▶ **Task details**: Every line from the one holding "marzo, en los" through the one holding "Kepala Desa di Kecamatan Ciemas Diduga" in the data below must be returned exactly, both ends included, with pictures left out and nothing else added.

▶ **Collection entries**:
-------------------------
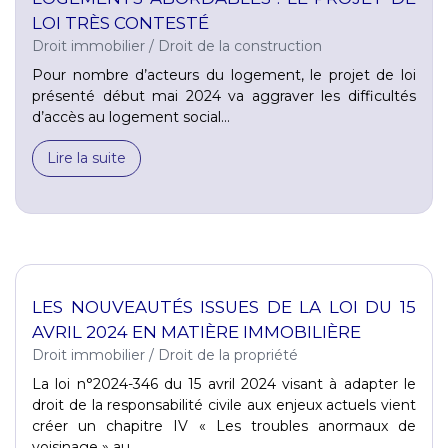
LOI TRÈS CONTESTÉ
Droit immobilier
/
Droit de la construction
Pour nombre d’acteurs du logement, le projet de loi
présenté début mai 2024 va aggraver les difficultés
d’accès au logement social...
Lire la suite
LES NOUVEAUTÉS ISSUES DE LA LOI DU 15
AVRIL 2024 EN MATIÈRE IMMOBILIÈRE
Droit immobilier
/
Droit de la propriété
La loi n°2024-346 du 15 avril 2024 visant à adapter le
droit de la responsabilité civile aux enjeux actuels vient
créer un chapitre IV « Les troubles anormaux de
voisinage » au...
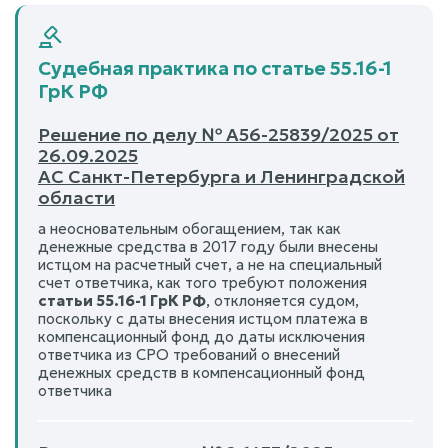
Судебная практика по статье 55.16-1
ГрК РФ
Решение по делу № А56-25839/2025 от
26.09.2025
АС Санкт-Петербурга и Ленинградской
области
а неосновательным обогащением, так как
денежные средства в 2017 году были внесены
истцом на расчетный счет, а не на специальный
счет ответчика, как того требуют положения
статьи 55.16-1 ГрК РФ
, отклоняется судом,
поскольку с даты внесения истцом платежа в
компенсационный фонд до даты исключения
ответчика из СРО требований о внесений
денежных средств в компенсационный фонд
ответчика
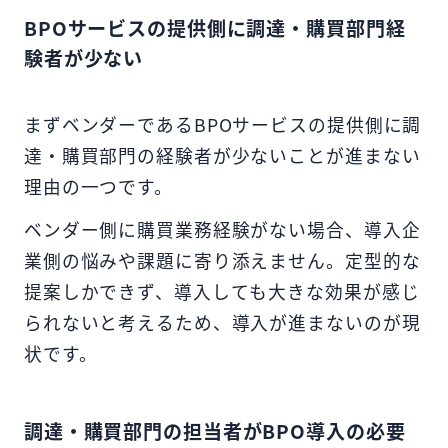
BPOサービスの提供側に調達・購買部門経
験者が少ない
まずベンダーであるBPOサービスの提供側に調
達・購買部門の経験者が少ないことが進まない
理由の一つです。
ベンダー側に購買業務経験がない場合、導入企
業側の悩みや課題に寄り添えません。定型的な
提案しかできず、導入しても大きな効果が感じ
られないと考えるため、導入が進まないのが現
状です。
調達・購買部門の担当者がBPO導入の必要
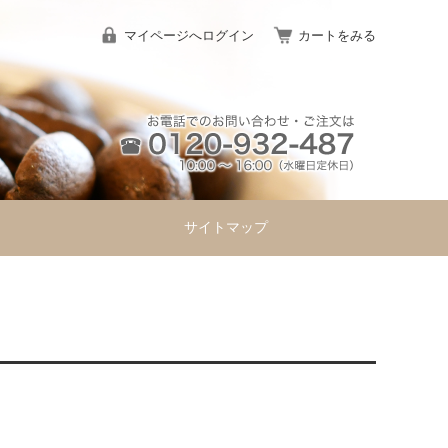
マイページへログイン
カートをみる
サイトマップ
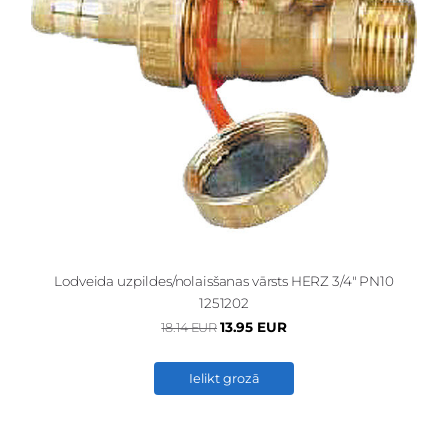
Lodveida uzpildes/nolaisšanas vārsts HERZ 3/4" PN10
1251202
13.95 EUR
18.14 EUR
Ielikt grozā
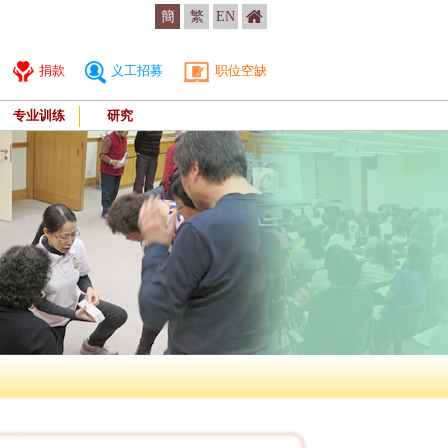
簡
繁
EN
捐款
义工招募
职位空缺
专业训练
研究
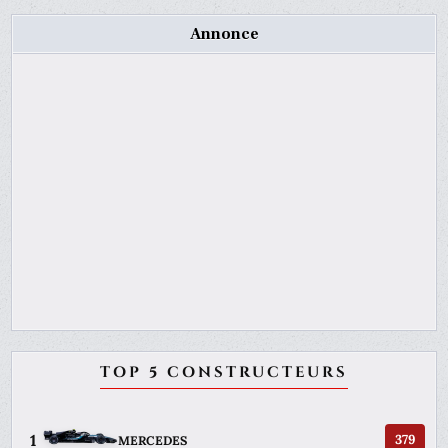
Annonce
TOP 5 CONSTRUCTEURS
1
379
MERCEDES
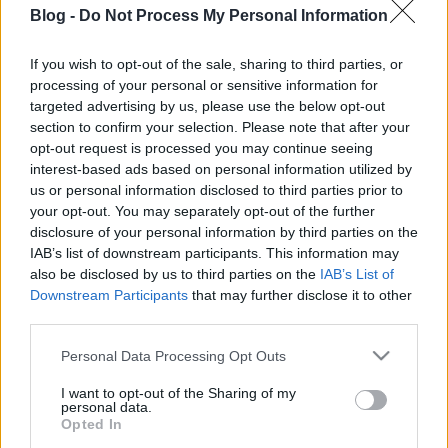
Született–meghalt: (Trsztena, 1898. dec. 1. – Bp.,
Blog -
Do Not Process My Personal Information
1965. márc. 15.) Foglalkozása: nyelvész, egyetemi
tanár, az MTA tagja (l. 1939, r.…
If you wish to opt-out of the sale, sharing to third parties, or
processing of your personal or sensitive information for
November hónapban született neves
targeted advertising by us, please use the below opt-out
section to confirm your selection. Please note that after your
magyar nyelvészek, szótárírók
opt-out request is processed you may continue seeing
TINTA Könyvkiadó
•
2015. november 01.
0
interest-based ads based on personal information utilized by
us or personal information disclosed to third parties prior to
your opt-out. You may separately opt-out of the further
November hónapban született neves magyar
disclosure of your personal information by third parties on the
nyelvészek, szótárírók életrajzai a "tovább olvasom"
IAB’s list of downstream participants. This information may
gombra kattintva olvashatók. Waltherr László Imre
also be disclosed by us to third parties on the
IAB’s List of
Született–meghalt: (Tarcal, 1788. nov. 1. – Tarcal,
Downstream Participants
that may further disclose it to other
1863. okt. 23.) Foglalkozása: történész, nyelvész, az
third parties.
MTA l. tagja (1832)…
Please note that this website/app uses one or more Google
Personal Data Processing Opt Outs
services and may gather and store information including but
Október hónapban született neves
not limited to your visit or usage behaviour. You may click to
I want to opt-out of the Sharing of my
personal data.
magyar nyelvészek, szótárírók
grant or deny consent to Google and its third-party tags to
Opted In
use your data for below specified purposes in below Google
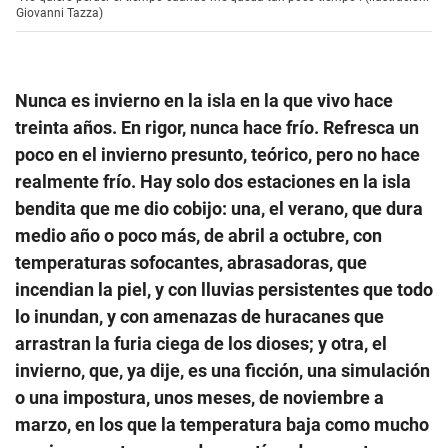
Giovanni Tazza)
Nunca es invierno en la isla en la que vivo hace
treinta años. En rigor, nunca hace frío. Refresca un
poco en el invierno presunto, teórico, pero no hace
realmente frío. Hay solo dos estaciones en la isla
bendita que me dio cobijo: una, el verano, que dura
medio año o poco más, de abril a octubre, con
temperaturas sofocantes, abrasadoras, que
incendian la piel, y con lluvias persistentes que todo
lo inundan, y con amenazas de huracanes que
arrastran la furia ciega de los dioses; y otra, el
invierno, que, ya dije, es una ficción, una simulación
o una impostura, unos meses, de noviembre a
marzo, en los que la temperatura baja como mucho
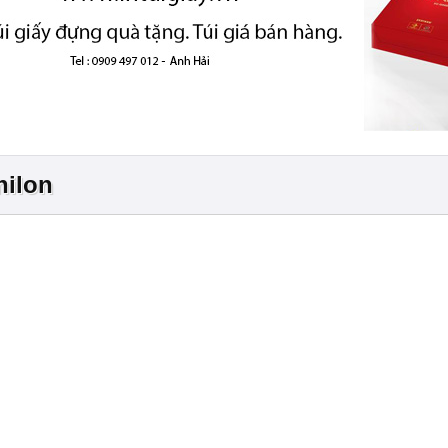
nilon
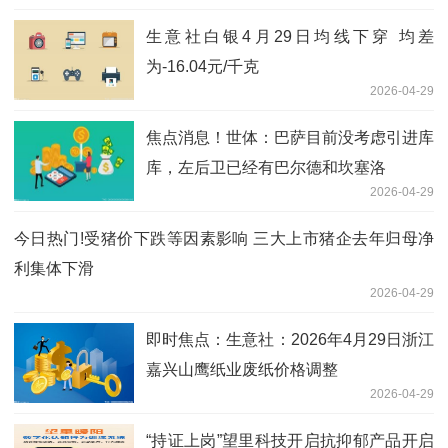
生意社白银4月29日均线下穿 均差
为-16.04元/千克
2026-04-29
焦点消息！世体：巴萨目前没考虑引进库
库，左后卫已经有巴尔德和坎塞洛
2026-04-29
今日热门!受猪价下跌等因素影响 三大上市猪企去年归母净
利集体下滑
2026-04-29
即时焦点：生意社：2026年4月29日浙江
嘉兴山鹰纸业废纸价格调整
2026-04-29
“持证上岗”望里科技开启抗抑郁产品开启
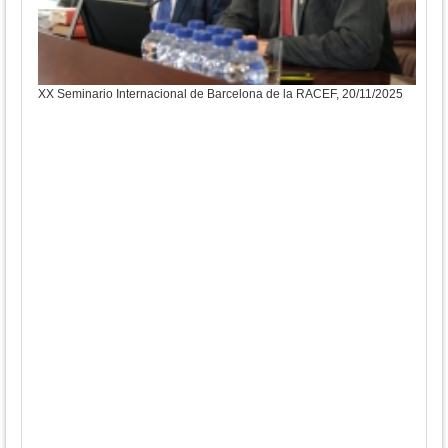
XX Seminario Internacional de Barcelona de la RACEF, 20/11/2025
XX S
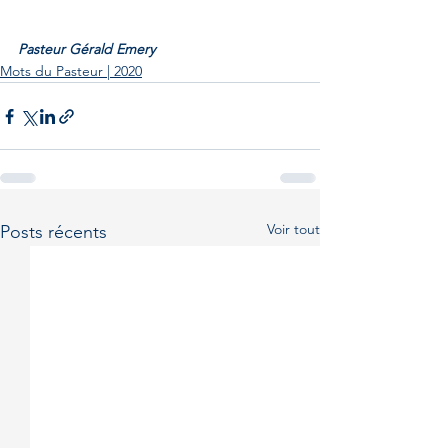
Pasteur Gérald Emery
Mots du Pasteur | 2020
Voir tout
Posts récents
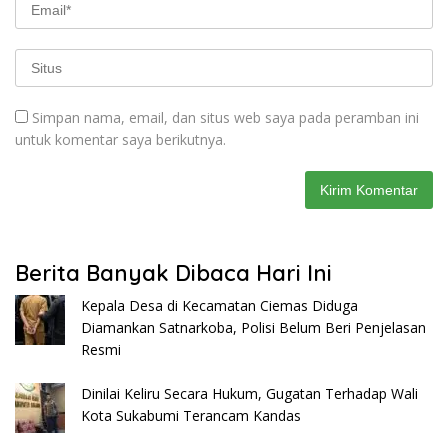
Simpan nama, email, dan situs web saya pada peramban ini
untuk komentar saya berikutnya.
Berita Banyak Dibaca Hari Ini
Kepala Desa di Kecamatan Ciemas Diduga
Diamankan Satnarkoba, Polisi Belum Beri Penjelasan
Resmi
Dinilai Keliru Secara Hukum, Gugatan Terhadap Wali
Kota Sukabumi Terancam Kandas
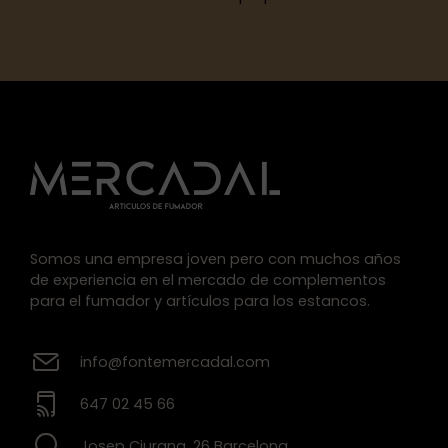
Somos una empresa joven pero con muchos años
de experiencia en el mercado de complementos
para el fumador y artículos para los estancos.
info@fontemercadal.com
647 02 45 66
Josep Ciurana, 26 Barcelona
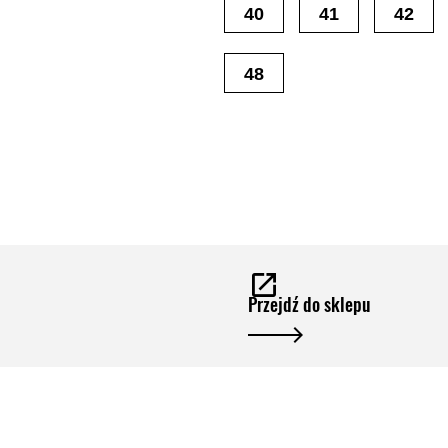
40
41
42
48
Przejdź do sklepu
-------------------------
▶ **Written response**:
marzo, en los que la temperatura baja como mucho
nilon
生意社白银4月29日均线下穿 均差
为-16.04元/千克
2026-04-29
焦点消息！世体：巴萨目前没考虑引进库
库，左后卫已经有巴尔德和坎塞洛
2026-04-29
今日热门!受猪价下跌等因素影响 三大上市猪企去年归母净
利集体下滑
2026-04-29
即时焦点：生意社：2026年4月29日浙江
嘉兴山鹰纸业废纸价格调整
2026-04-29
“持证上岗”望里科技开启抗抑郁产品开启
XX Seminario Internacional de Barcelona de la RACEF, 20/11/2025
XX S
Pasteur Gérald Emery
Mots du Pasteur | 2020
Voir tout
Posts récents
Simpan nama, email, dan situs web saya pada peramban ini
untuk komentar saya berikutnya.
Berita Banyak Dibaca Hari Ini
Kepala Desa di Kecamatan Ciemas Diduga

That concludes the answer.